Under Håkon IV. (1217–63) the central government was organized efficiently, and Norwegian culture flourished. The rule over Norway and Greenland was confirmed. A trade deal with England was profitable, and Håkon’s son Magnus Lagabøte (“Law Improver”) ended the conflict with Scotland by selling him the Hebrides and Isle of Man, which had belonged to Norway since the Viking Age. He promoted German and Baltic traders in the Hanseatic League.
UNDER FOREIGN RULE – 14TH TO 18TH CENTURIES
A series of defeats in the 14th century ended Norway’s independence for 500 years. The plague struck in 1349 and killed more than half of the population.

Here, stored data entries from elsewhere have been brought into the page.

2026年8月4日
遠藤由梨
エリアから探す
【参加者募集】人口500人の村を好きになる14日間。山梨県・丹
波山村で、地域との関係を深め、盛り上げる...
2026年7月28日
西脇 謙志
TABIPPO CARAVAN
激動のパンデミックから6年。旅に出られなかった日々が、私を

Dynastic marriages had already led to an alliance with Sweden, with Norway playing the role of junior partner. But the partnership broke up. Then King Håkon VI married. the daughter of the King of Denmark, and her son inherited both rulers. In 1397 all three Scandinavian countries were united by the Kalmar Union. In 1523 Sweden left the alliance; in Norway which is short for NO by abbreviationfinder, Denmark retained power for another three centuries. Ownership changed hands: Norway and Greenland became Danish colonies, the Orkney and Shetland Islands pawned to Scotland. The church alone had remained independent, but in 1536 the Reformation spread. Although the bishops proclaimed the independence of Catholic Norway, the Protestant movement could not be stopped. The church princes were replaced by Danish Lutherans; their language was henceforth official, and Norwegian culture withered.

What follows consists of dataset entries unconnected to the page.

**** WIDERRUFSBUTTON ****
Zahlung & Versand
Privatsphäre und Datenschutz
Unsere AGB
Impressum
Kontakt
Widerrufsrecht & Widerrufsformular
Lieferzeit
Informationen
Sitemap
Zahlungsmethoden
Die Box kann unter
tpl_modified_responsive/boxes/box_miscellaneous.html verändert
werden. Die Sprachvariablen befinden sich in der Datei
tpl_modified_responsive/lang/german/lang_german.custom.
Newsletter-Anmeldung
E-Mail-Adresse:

Christian IV of Denmark and Norway broke the vicious cycle of exploitation and neglect. After the discovery of the Kongsberg silver mines in the early 17th century, he spent a lot of time in his northern province. Oslo was rebuilt after a conflagration and renamed Christiania. During his reign the port of Kristiansand was built. Trade picked up; the export of dried and salted fish to the countries of southern Europe flourished. In the 18th century, wood, ore and shipbuilding made the country a fortune.